WHAT THE TASK ASKS >> With the pictures omitted, write out the entries that follow exactly as they stand.

Dataset entries

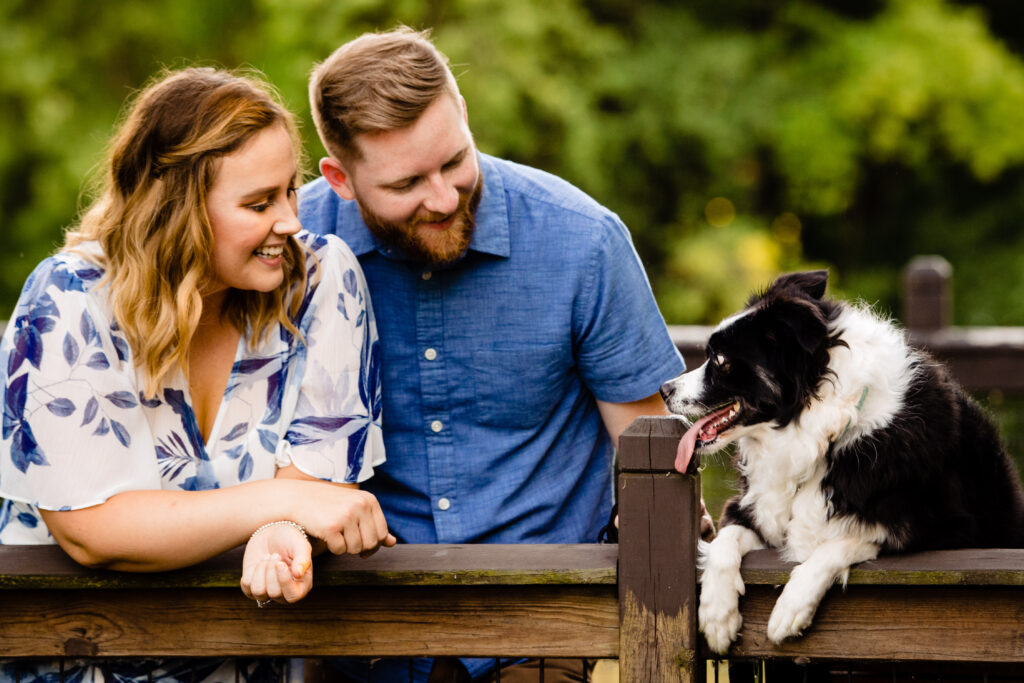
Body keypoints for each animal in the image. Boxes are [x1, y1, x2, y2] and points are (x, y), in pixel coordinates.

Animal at [655, 270, 1024, 655]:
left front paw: (791, 607)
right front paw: (717, 615)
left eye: (720, 360)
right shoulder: (753, 511)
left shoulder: (947, 528)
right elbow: (724, 541)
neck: (821, 438)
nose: (664, 390)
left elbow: (845, 541)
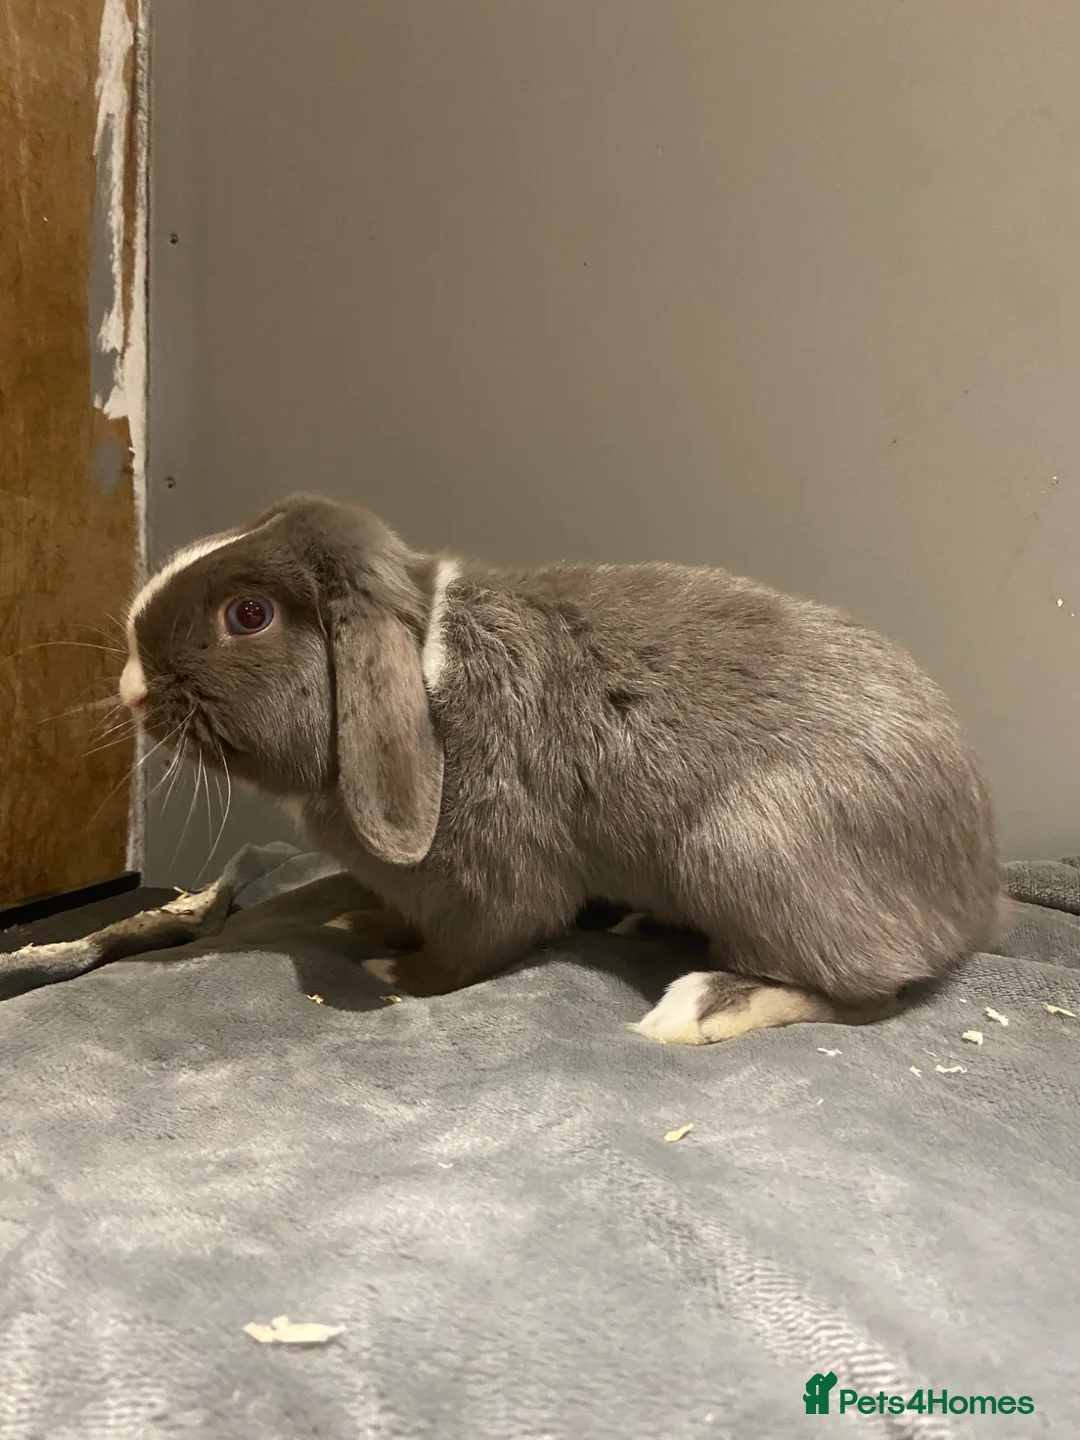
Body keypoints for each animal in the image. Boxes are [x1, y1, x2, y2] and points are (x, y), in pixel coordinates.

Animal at [118, 493, 1002, 1044]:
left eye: (249, 615)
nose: (129, 687)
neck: (428, 673)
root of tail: (968, 901)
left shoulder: (490, 882)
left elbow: (471, 951)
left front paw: (394, 967)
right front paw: (360, 924)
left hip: (745, 848)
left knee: (866, 995)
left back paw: (704, 1004)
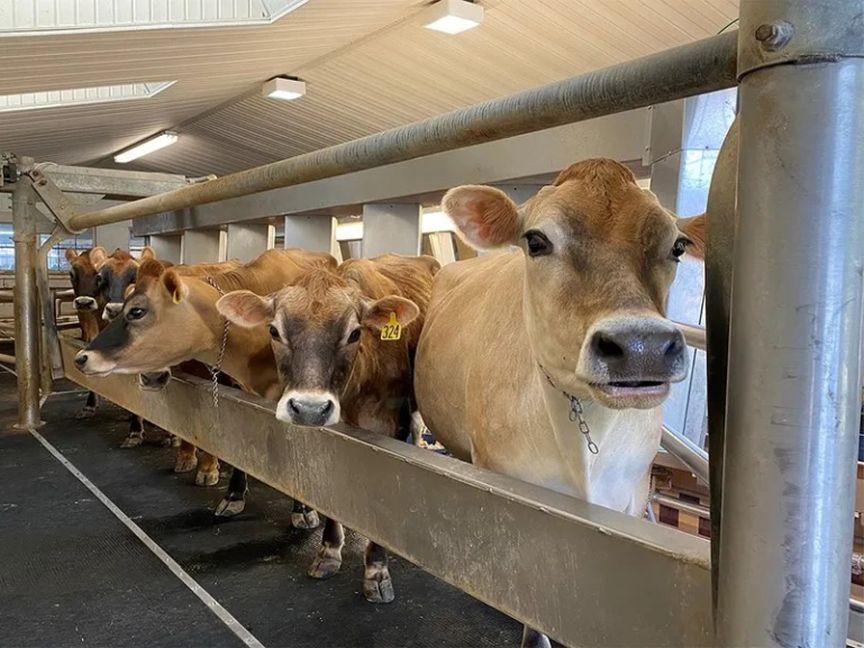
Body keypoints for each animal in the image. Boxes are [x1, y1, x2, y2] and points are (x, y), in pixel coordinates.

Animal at [216, 253, 440, 604]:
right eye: (274, 330)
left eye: (355, 333)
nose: (310, 408)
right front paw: (329, 551)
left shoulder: (388, 428)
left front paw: (376, 571)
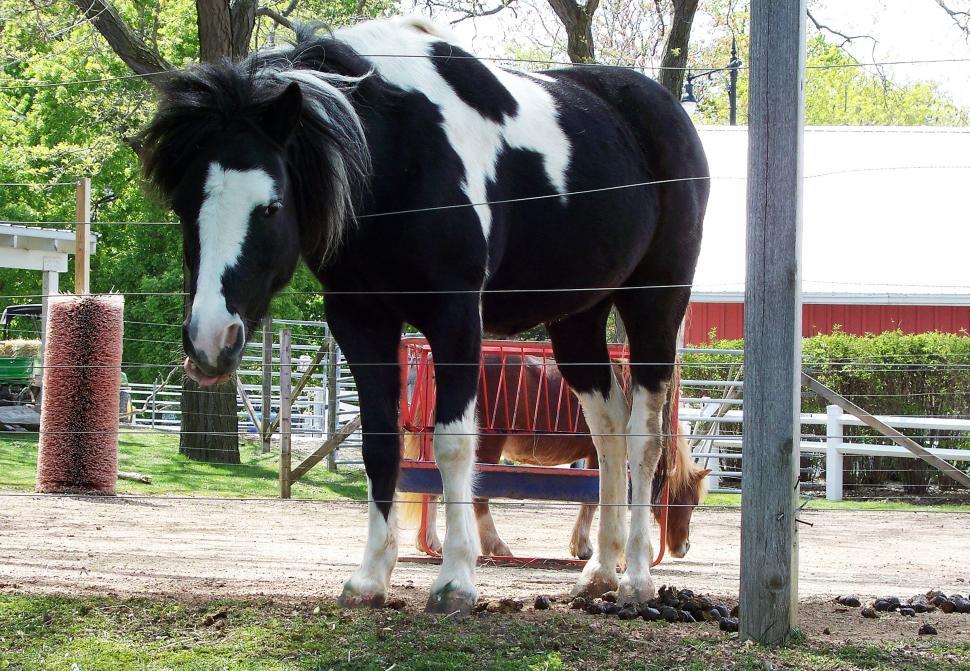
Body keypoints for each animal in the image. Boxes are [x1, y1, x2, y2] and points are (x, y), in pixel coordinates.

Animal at [400, 353, 710, 560]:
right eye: (691, 502)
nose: (684, 548)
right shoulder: (599, 455)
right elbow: (594, 499)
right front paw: (583, 547)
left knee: (435, 491)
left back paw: (432, 542)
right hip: (486, 446)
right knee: (478, 499)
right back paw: (496, 546)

THE COMPLETED TASK >>
Body keypoints for each animal in the image. Boxes are [x1, y1, x2, y2] and points are (x, y), in pixel coordinates.

Animal at [655, 270, 1024, 655]:
left front paw: (791, 607)
right front paw: (717, 615)
left eye: (720, 360)
right shoulder: (753, 511)
left shoulder: (947, 528)
right elbow: (724, 541)
neck: (821, 438)
nose: (664, 390)
left elbow: (845, 541)
Body keypoints for each animal in the image. Boxes are [x1, y1, x2, y2] and points are (x, y), in pixel coordinates.

Animal at [118, 493, 1002, 1044]:
left eye: (249, 615)
nose: (129, 687)
neck: (428, 673)
root of tail: (968, 901)
left shoulder: (490, 882)
left elbow: (471, 951)
left front paw: (394, 967)
right front paw: (360, 924)
left hip: (745, 848)
left knee: (866, 995)
left back paw: (704, 1004)
Body keypoints for each animal in the image. Boxes are [x1, y1, x2, y2] and points are (x, y), in pixel coordinates.

Animal at [216, 253, 440, 604]:
right eye: (274, 330)
left eye: (355, 333)
nose: (310, 408)
right front paw: (329, 551)
left shoulder: (388, 428)
left front paw: (376, 571)
Body keypoints for each animal in the image. Boxes are [x1, y1, x2, y2] and points are (x, y), in pixel coordinates.

Animal at [400, 353, 710, 560]:
right eye: (691, 502)
nose: (684, 548)
right shoulder: (599, 455)
right elbow: (594, 499)
right front paw: (583, 547)
left knee: (435, 491)
left back paw: (432, 542)
right hip: (486, 446)
right knee: (478, 499)
right back paw: (496, 546)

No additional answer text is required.